甲冑飾り細見~「端午の節句~幕末から昭和の甲冑飾り」展より

中庭の草木が桜色から、純白へと移り変わり、季節は初夏へと動いていきます。燃え始めた若緑のなかで、大手毬や白山吹、莢蒾(ガマズミ)、鎌柄(カマツカ)、射干(シャガ)、宝鐸草(ホウチャクソウ)などの白い花々がさわやかです。

当館では去る日曜日の夕刻から4日間をかけて、6号館西室とランプの家を恒例の「端午の節句展」へと展示替えいたしました。今回は、緑色毛氈の上に勇ましい幟旗を並べ、幕末期から昭和初期に、主に京阪神地方の町家で親しまれた「飾り甲冑(兜と鎧)」をずらりとご紹介しています。男児の誉れとして本物の甲冑を飾る風習は、武家で発達したものですが、江戸時代に入ると、庶民もこれを真似て甲冑飾りを用いるようになり、徐々に様式が整えられていきました。

子どもの節句を祝う小型の甲冑飾りとはいえ、ご来館者の中には、あまりの勇ましさに気圧される方もあるようです。また、革を短冊状に細く断った小札(こざね)やそれらを結びつなぐ縅(おどし)の緒の彩りは違えど、全体として同じように見えてしまいがちなのかもしれません。

明治時代の甲冑飾り展示風景

けれども、一点一点の部分を丁寧にご覧いただくと、それぞれの甲冑に施された意匠の美しさや意味深さに気づいていただけることでしょう。

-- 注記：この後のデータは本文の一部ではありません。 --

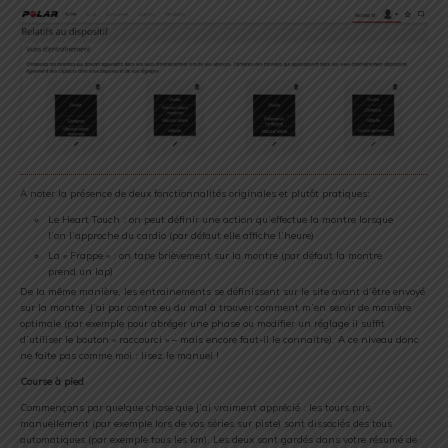
A noter la présence de deux fonctionnalités originales et plutôt pratiques:
Le Heart Touch : on peut définir une action qu’effectue la montre lorsque
l’on l’approche du cardio (par défaut elle affiche l’heure)
La « Frappe » : on tape brièvement sur la montre (par défaut la montre
prend un lap)
De la même manière, les entrainements se définissent sur le site avant d’être envoyé
sur la montre. J’ai par contre eu du mal à trouver comment m’en servir de manière
optimale (par exemple pour abréger une phase ou modifier un réglage il suffit
d’utiliser le bouton « raccourci » – mais encore faut-il le connaitre). A ce niveau donc
ne faite pas comme moi : lisez le manuel !
Course à pied
Commençons par quelque chose que j’ai vraiment apprécié : les tours pris
manuellement (par exemple lors de vos séries sur piste) sont dissociés des tous
automatiques (par exemple tous les km). Les deux sont gardés dans votre résumé de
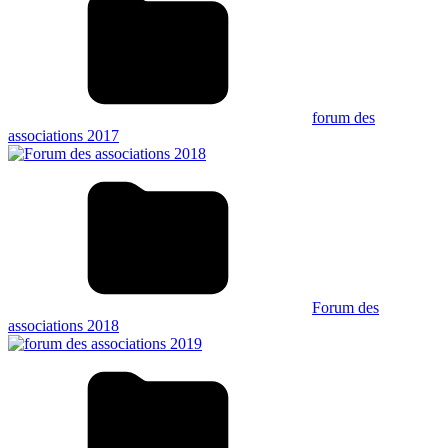
forum des
associations 2017
Forum des
associations 2018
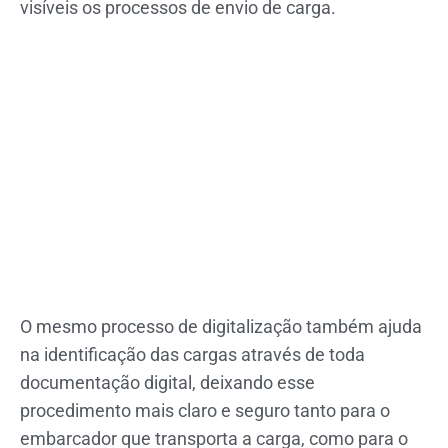
visíveis os processos de envio de carga.
O mesmo processo de digitalização também ajuda
na identificação das cargas através de toda
documentação digital, deixando esse
procedimento mais claro e seguro tanto para o
embarcador que transporta a carga, como para o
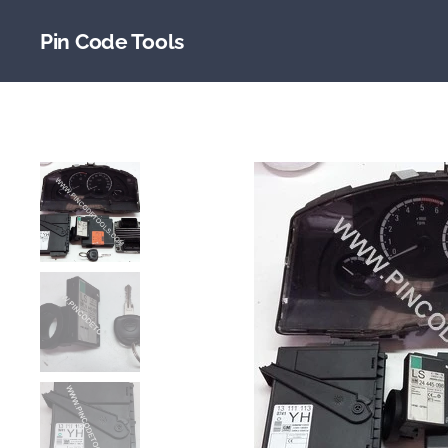
Pin Code Tools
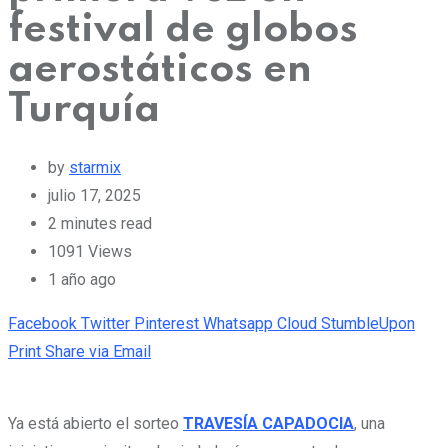
festival de globos
aerostáticos en
Turquía
by
starmix
julio 17, 2025
2 minutes read
1091
Views
1 año ago
Facebook
Twitter
Pinterest
Whatsapp
Cloud
StumbleUpon
Print
Share via Email
Ya está abierto el sorteo
TRAVESÍA CAPADOCIA
, una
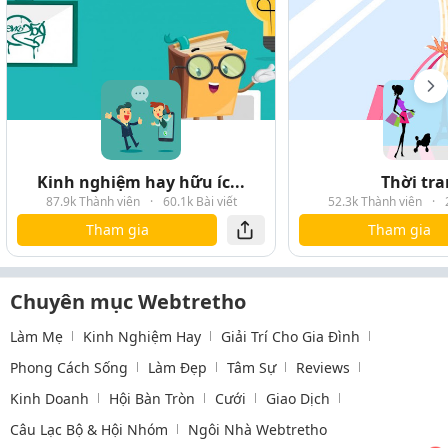
Kinh nghiệm hay hữu íc...
Thời tr
87.9k Thành viên
·
60.1k Bài viết
52.3k Thành viên
·
Tham gia
Tham gia
Chuyên mục Webtretho
Làm Mẹ
Kinh Nghiệm Hay
Giải Trí Cho Gia Đình
Phong Cách Sống
Làm Đẹp
Tâm Sự
Reviews
Kinh Doanh
Hội Bàn Tròn
Cưới
Giao Dịch
Câu Lạc Bộ & Hội Nhóm
Ngôi Nhà Webtretho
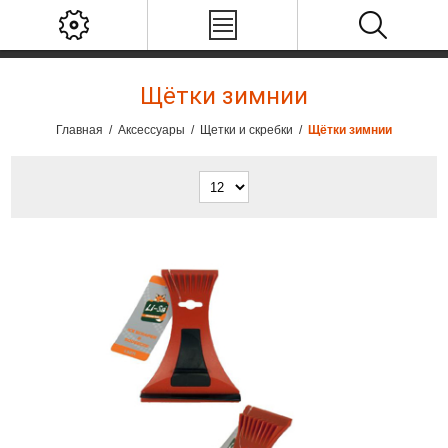
Щётки зимнии
Главная
/
Аксессуары
/
Щетки и скребки
/
Щётки зимнии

まずは、甲冑の主だった部分の名称を記します。

そうして、甲冑の部分の名前を確認しながら、幕末から明治前期にかけての展示品の細部に目を凝らすと、兜の前立の飾り金具、また、鎧の胸板や脇板、鳩尾の板や草摺の菱縫板、脛当などの本金鍍金や漆塗で細工された文様の華麗さに驚かされます。一部ですが、画像でご紹介してみます。

いかかでしょうか。剛健な甲冑のなかに、繊細で華麗な意匠が数多く用いられていることに気づかされます。―――中国渡来の「唐草」は、蔓草の茎や葉が絡み合い、蔓を伸ばしていくように曲線を描くもので、生命が途切れることなく伸びていく生命力を象徴しています。「宝相華(ほうそうげ)」は、古来、仏教的な文物に多く用いられる装飾的文様で、空想の花々の美しさと命の強さを表現しているようです。「波」は、果てしなく寄せては返す波の躍動感と永遠性を表す文様。「蜀江」は、八角形と四角形を途切れることなく一面につなぎ合わせた中国渡来の文様。これらがすべて合わさって、永遠、不滅、守護などの意味が甲冑に与えられています。「日輪に雲」の日輪は、武士の守護神として尊崇を集める摩利支天を象徴すると考えられて、兜の前立に繰り返し用いられてきました。

また、甲冑の各所には龍や獅子など、の動物を題材とする飾り金具が用いられています。兜の前立には龍頭がつけられることが多く、時には如意宝珠(意の如く願いがかなえられる玉)を握りしめた龍も見られます。中国では、農耕に重要な水を司るとされる龍は、皇帝の象徴と崇められてきましたが、日本では、不動明王が右手に持つ倶利伽羅剣は炎の龍の化身とされ、武家社会においての龍は戦の神、武士の守護神であったと思われます。一方、胴板に付けられた「獅噛(しがみ)」は、眉根を寄せ、牙をむき、憤怒の形相をした獅子を表す伝統的な造形で、悪鬼を威嚇する力が込められています。―――このように、甲冑飾りの部分と全体の造形的なバランスや色調だけでなく、装飾的な飾り金具にも甲冑師の技と知見が込められていますので、一歩近づいて意匠の美しさをご覧いただきたく思います。